Take it slow : a long beach exhibit of morris graves' works is something to be savored


Take it slow : a long beach exhibit of morris graves' works is something to be savored

Play all audios:


If you like your art exhibits slam-bam snappy, be warned: The only way to do justice to “Art as Meditation: Selected Works by Morris Graves” at the Long Beach Museum of Art (to Feb. 9) is to


slow down, pay close attention and open yourself to a quietly harmonious fusion of nature and culture. Born in Fox Valley, Ore., in 1910, Graves has spent most of his life (except for


prolonged periods of worldwide travel) living in seclusion on the Northwest coast. His lifelong passion for living things and his study of Asian philosophy and art fed each other in


paintings that express the mystery and brevity of life. Graves’ most important works date from the 1940s, when he virtually abandoned oil paint for subtle washes of watercolor and


calligraphic brush painting and honed his mature repertoire of motifs: vessels, moons and animals (birds, fish, serpents). In his mid-30s--after teaching him self to paint, traveling as a


seaman to the Far East and working for the Federal Art Project as an easel painter--he won a Guggenheim Fellowship to Japan, then still under U.S. occupation. While waiting for the necessary


clearances, he spent time at the Honolulu Academy of Art, making copies of Chinese bronzes in the collection. This study inspired “Han Bronze with Moon No. 1,” from 1947, an elegant and


luminous image of a tiny moon glowing in a rich golden sky above a massive oxidized bronze vessel in which a small fish swims. For Graves--as he wrote in an exhibition catalogue the


following year--the vessel symbolized “the psychic experience of the human race . . . in a state of disruption, overthrow, disintegration.” Yet “the deeper inner waters” of the vessel


“retain unruffled equilibrium” and the minnow, which represents human consciousness, “rises to the surface and is aghast at the state of affairs!” The artist’s early work, with its weird


anatomical grafts and dreamlike space, reveals the heavy influence of Surrealist art. A few years later he would employ symbols that figure in the writings of Sigmund Freud and Carl Jung and


borrow the spiky, weblike “white writing” of fellow Northwest painter Mark Tobey to create pockets of mysterious, unknowable space. But Graves’ legacy consists of much more than a handful


of symbols. His gawky birds were in some ways corollaries of the artist himself, and by extension, Everyman: lone creatures making their way in the world. He had an uncanny ability to embody


the ineffable, as in “Vessel Feeling the Grandeur of Space,” from 1944. In that watercolor and tempera painting (in a tall format, like a Chinese scroll painting), a small watery pink


vessel “bleeds” into a vast mauve-colored emptiness, animated by the elephant hide-like wrinkles of the paper. Graves’ other major obsession, particularly in recent years, is still life.

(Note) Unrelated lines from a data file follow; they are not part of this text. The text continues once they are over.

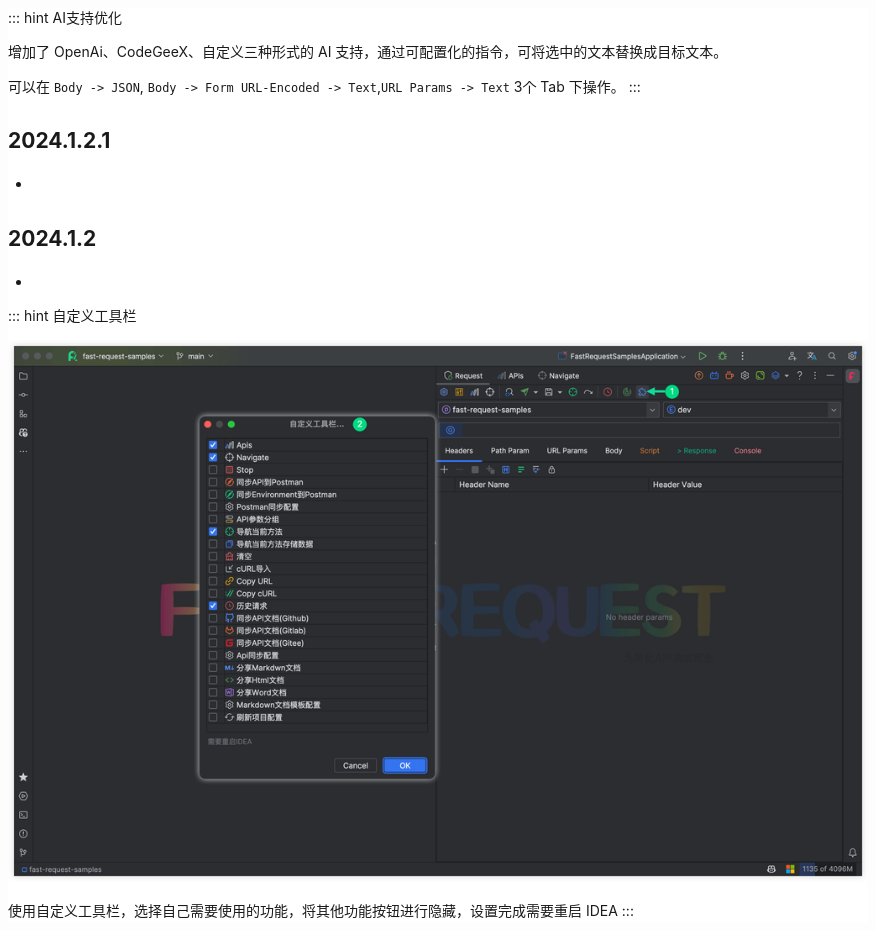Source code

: ::: hint AI支持优化 <Badge vertical="top" text="重要功能" type="important"/>
<MyCarousel :imgList="['/img/2024.1.3/aiManagenemt.png','/img/2024.1.3/aiPromptEdit.png','/img/2024.1.3/aiPromptChoose.png']" />

增加了 OpenAi、CodeGeeX、自定义三种形式的 AI 支持，通过可配置化的指令，可将选中的文本替换成目标文本。

可以在 `Body -> JSON`, `Body -> Form URL-Encoded -> Text`,`URL Params -> Text` 3个 Tab 下操作。
:::

## 2024.1.2.1 <Badge text="免费试用" type="tip"/> <Badge text="2024-01-24" color="SandyBrown"/>

- <Badge text="点击send and download无响应" type="danger"/>

## 2024.1.2 <Badge text="免费试用" type="tip"/> <Badge text="2024-01-19" color="SandyBrown"/>

- <Badge text="自定义工具栏" type="important"/>

::: hint 自定义工具栏 <Badge vertical="top" text="重要功能" type="important"/>

![customToolbar](/img/2024.1.2/customToolbar.png)

使用自定义工具栏，选择自己需要使用的功能，将其他功能按钮进行隐藏，设置完成需要重启 IDEA
:::


[comment]: <> (::: note 添加 YouTrack 跟踪 bug 支持)
[comment]: <> (Fast Request 接通了 YouTrack Issue 自动上报的功能，直接点击上报 bug 即可反馈问题，无需手动再复制粘贴到 Github 提报 bug)
[comment]: <> (Fast Request YouTrack 官方网址: [https://darkings.youtrack.cloud/issues]&#40;https://darkings.youtrack.cloud/issues&#41;)
[comment]: <> (![youtrackSubmit]&#40;/img/youtrackSubmit.png&#41;)
[comment]: <> (::: )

“August Still Life,” an oil painting from 1952, is a delicate and rhythmic composition in which fruits and a stalk of tiny flowers in a tall vase seem to float on a table that vanishes


abruptly into a dreamy salmon-colored universe flecked with hints of the dark green paint underneath. But most of Graves’ flower paintings--painted in the ‘70s and ‘80s after a long hiatus


from making art--tend to be disappointing. The artist’s small-scale intensity dwindled into a tidy and pristine recording of visual information, too fussily self-contained to resonate the


way his major works do. One exception is “Spring Bouquets” of 1977, in which the spacing of humble floral arrangements stuck into small bottles resting on clay-colored earth has something of


the quiet, everyday poignancy of Italian 20th-Century still life painter Giorgio Morandi. The exhibit, organized by Schmidt-Bingham Gallery in New York, has been augmented by some fine


works from California collections, including the Long Beach museum’s own tempera and ink painting, “In the Night,” from 1943. Close scrutiny reveals delicately rendered insects and animals


hiding out in the darkness, enveloped within a protective webbing of fine, pale lines, under the glow of a crescent moon. What: “Art as Meditation: Selected Works by Morris Graves,


1932-1986.” When: Wednesday through Sunday, noon to 5 p.m. (Thursdays noon to 8 p.m.), through Feb. 9. Where: Long Beach Museum of Art, 2300 East Ocean Blvd., Long Beach. Whereabouts: San


Diego (405) Freeway to Garden Grove Freeway East (Seventh Street), left on Cherry Avenue and left onto Ocean Boulevard. Wherewithal: $2 general admission, children under 12 get in free.